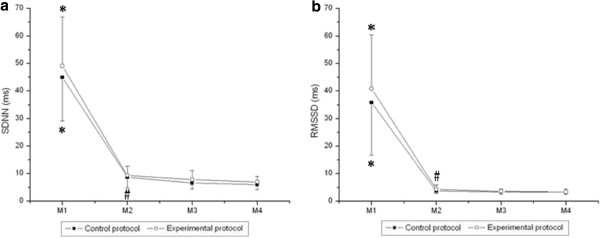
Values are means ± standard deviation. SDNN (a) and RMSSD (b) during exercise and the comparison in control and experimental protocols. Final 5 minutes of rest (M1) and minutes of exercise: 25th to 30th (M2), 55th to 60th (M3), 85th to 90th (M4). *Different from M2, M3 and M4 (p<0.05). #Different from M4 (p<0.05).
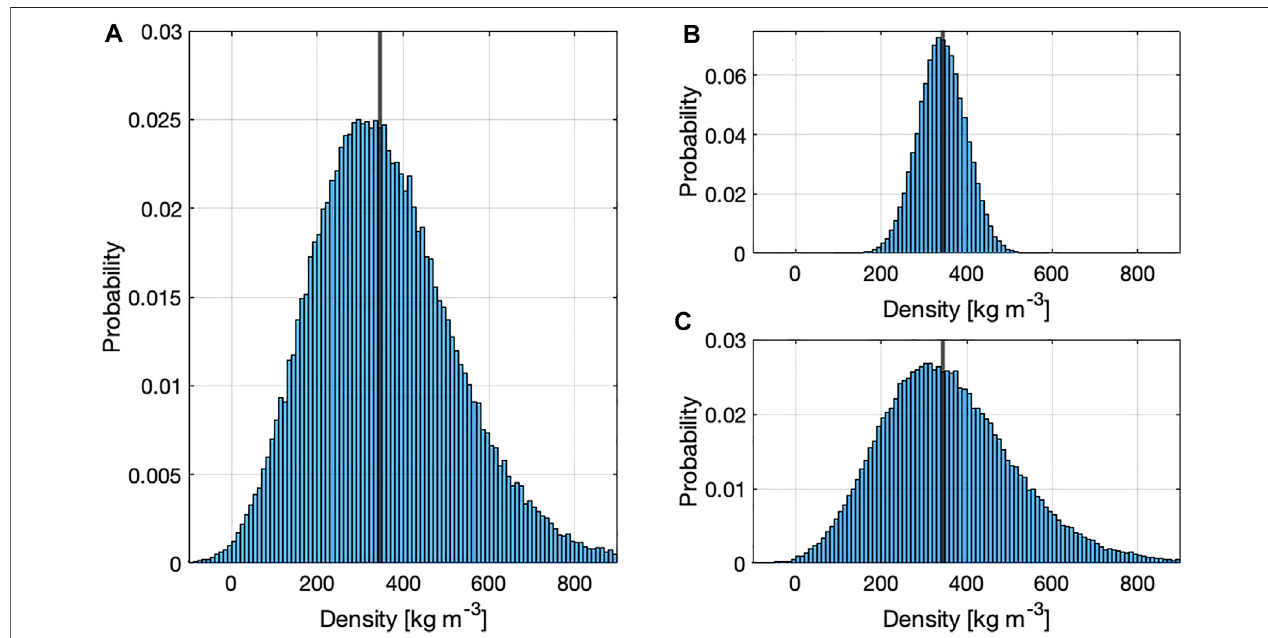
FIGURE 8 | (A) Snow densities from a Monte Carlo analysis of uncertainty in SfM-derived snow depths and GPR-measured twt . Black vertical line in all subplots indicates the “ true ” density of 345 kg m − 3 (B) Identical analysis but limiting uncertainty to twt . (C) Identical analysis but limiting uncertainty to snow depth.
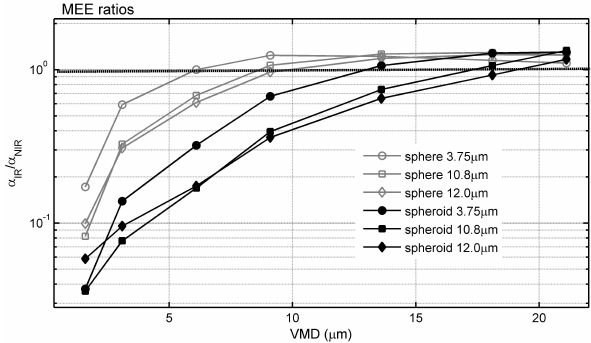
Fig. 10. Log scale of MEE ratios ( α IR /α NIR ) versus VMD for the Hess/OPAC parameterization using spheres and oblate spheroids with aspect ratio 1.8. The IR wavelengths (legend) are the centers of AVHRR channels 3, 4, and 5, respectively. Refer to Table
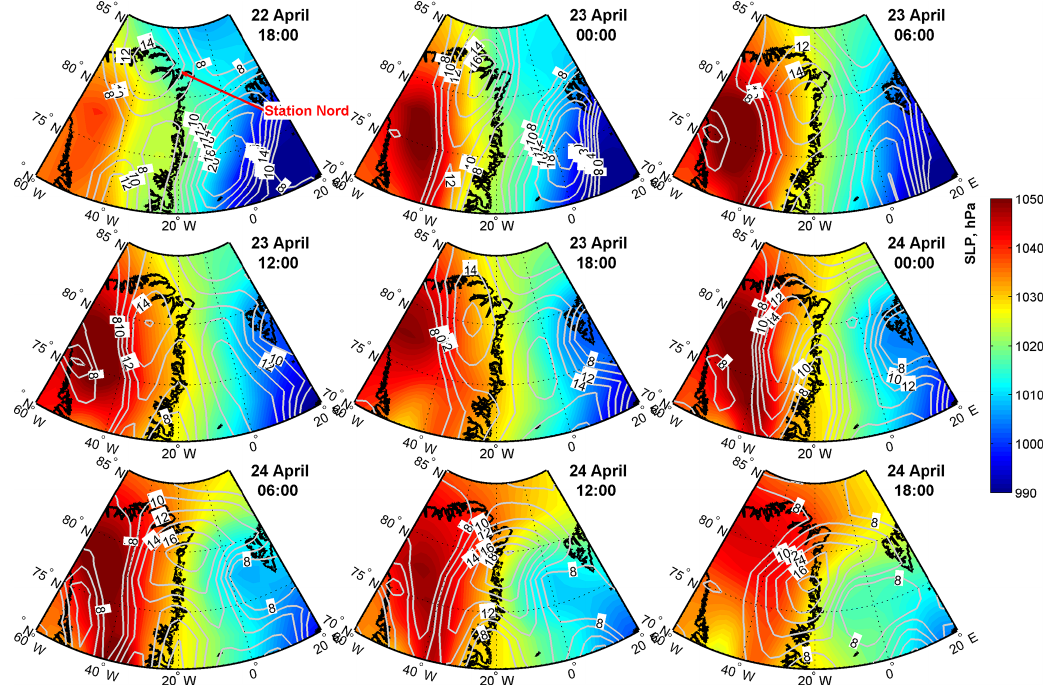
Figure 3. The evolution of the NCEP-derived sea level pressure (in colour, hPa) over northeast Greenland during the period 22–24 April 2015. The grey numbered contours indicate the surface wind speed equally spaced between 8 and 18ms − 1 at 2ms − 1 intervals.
...
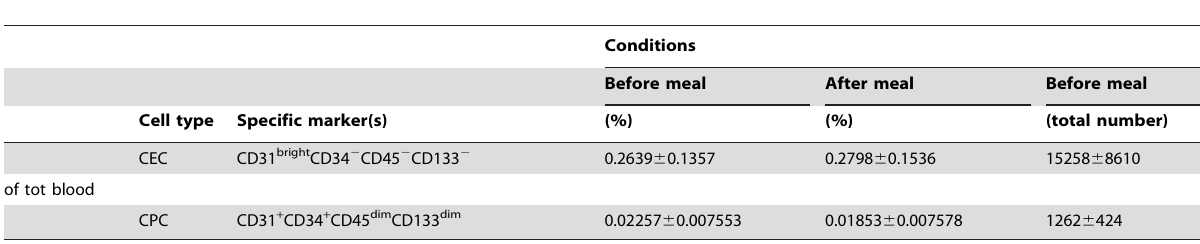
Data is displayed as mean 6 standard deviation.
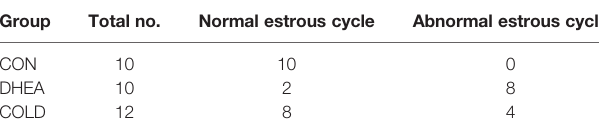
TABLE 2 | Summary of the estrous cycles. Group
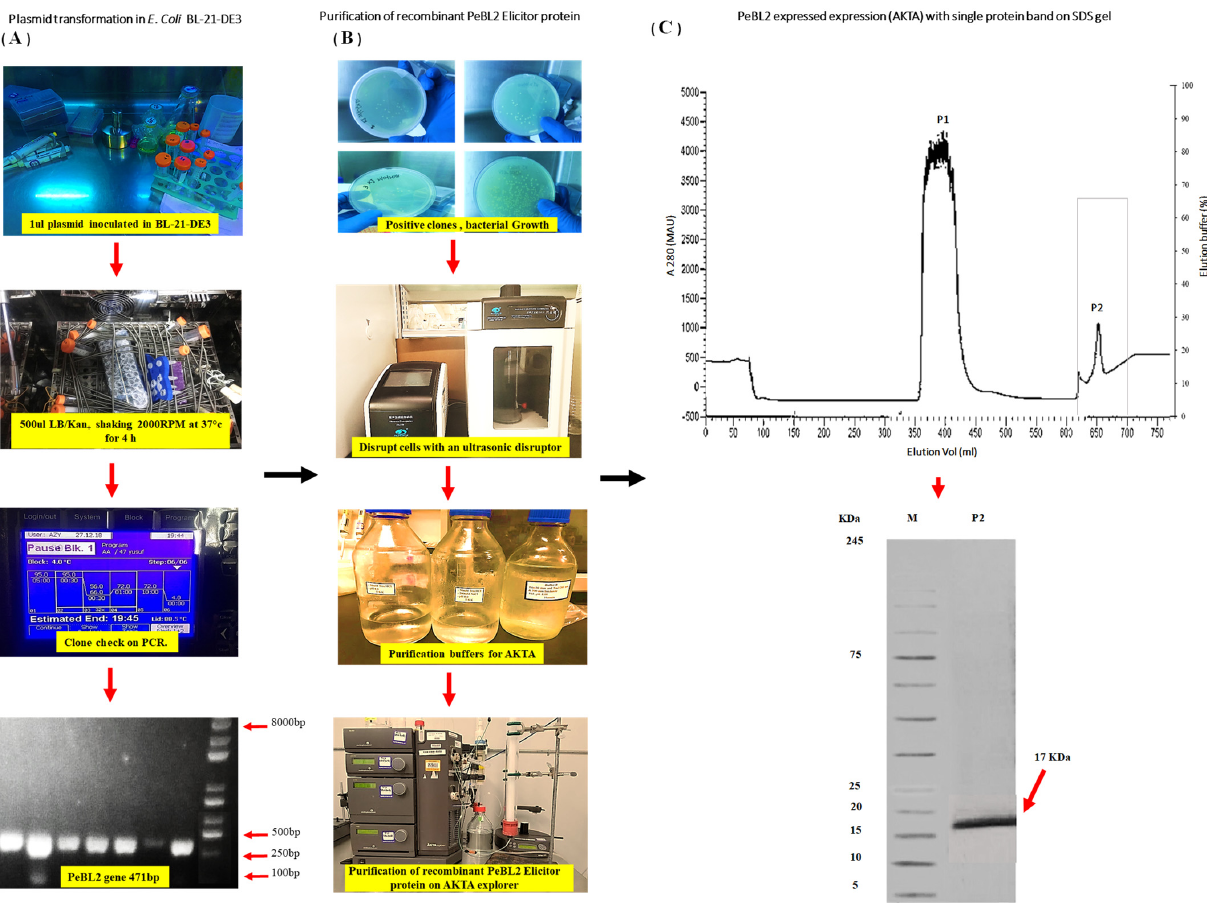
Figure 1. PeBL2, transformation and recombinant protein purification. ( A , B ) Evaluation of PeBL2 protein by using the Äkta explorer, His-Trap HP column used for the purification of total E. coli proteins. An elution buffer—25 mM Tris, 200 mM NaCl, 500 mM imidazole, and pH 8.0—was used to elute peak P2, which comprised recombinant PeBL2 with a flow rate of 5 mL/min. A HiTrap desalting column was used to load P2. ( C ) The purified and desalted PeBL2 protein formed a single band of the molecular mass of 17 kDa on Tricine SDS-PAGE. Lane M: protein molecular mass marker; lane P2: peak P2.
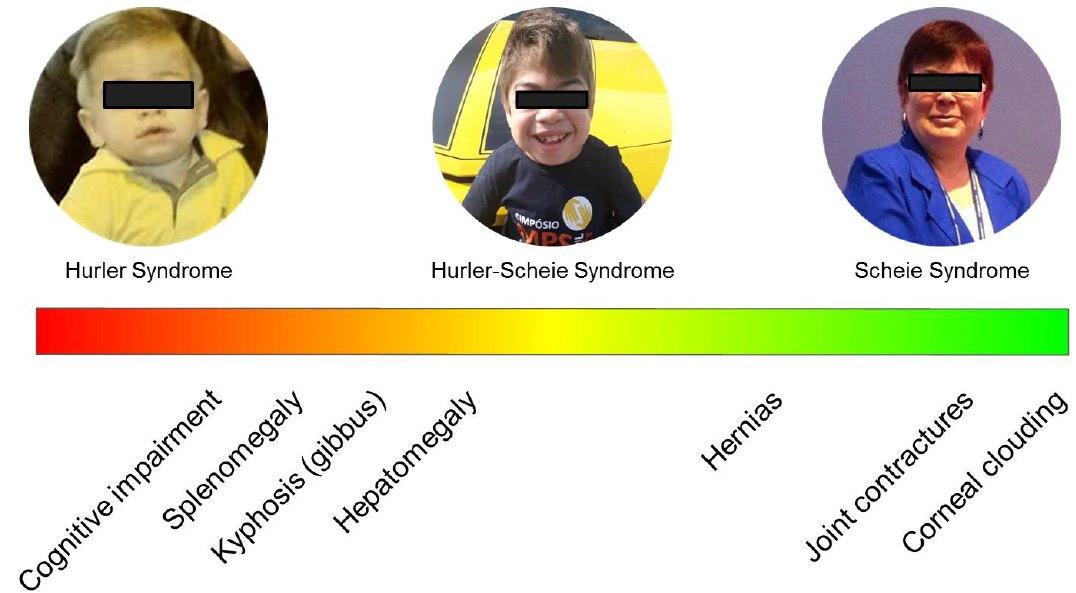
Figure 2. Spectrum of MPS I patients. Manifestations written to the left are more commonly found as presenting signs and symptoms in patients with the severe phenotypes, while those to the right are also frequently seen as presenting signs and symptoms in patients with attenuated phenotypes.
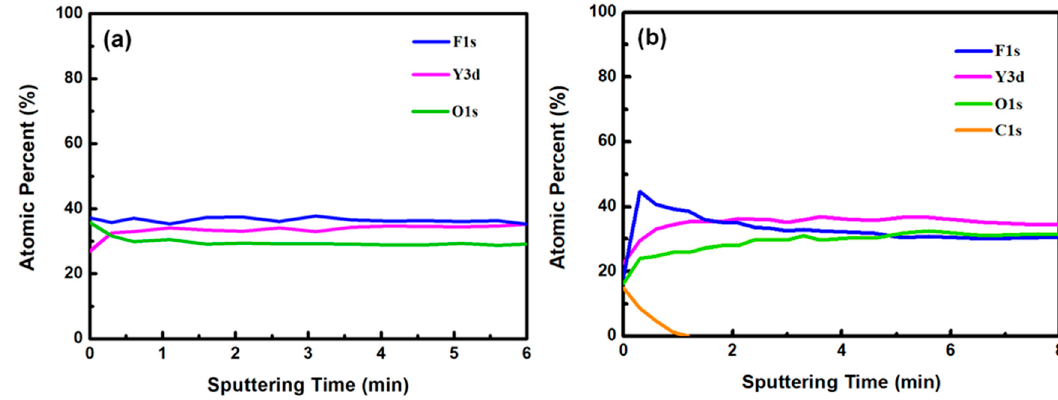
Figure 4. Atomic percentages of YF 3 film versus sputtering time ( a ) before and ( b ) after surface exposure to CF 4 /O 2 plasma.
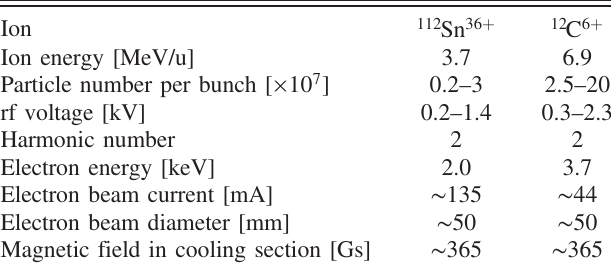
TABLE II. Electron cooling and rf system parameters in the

## Your goal
Your answer should consist of the lines above between those holding "Data is displayed" and "Figure 1. PeBL2, transformation", inclusive, reproduced word for word and without pictures.

## Written solution
Data is displayed as mean 6 standard deviation.
TABLE 2 | Summary of the estrous cycles. Group
Figure 1. PeBL2, transformation and recombinant protein purification. ( A , B ) Evaluation of PeBL2 protein by using the Äkta explorer, His-Trap HP column used for the purification of total E. coli proteins. An elution buffer—25 mM Tris, 200 mM NaCl, 500 mM imidazole, and pH 8.0—was used to elute peak P2, which comprised recombinant PeBL2 with a flow rate of 5 mL/min. A HiTrap desalting column was used to load P2. ( C ) The purified and desalted PeBL2 protein formed a single band of the molecular mass of 17 kDa on Tricine SDS-PAGE. Lane M: protein molecular mass marker; lane P2: peak P2.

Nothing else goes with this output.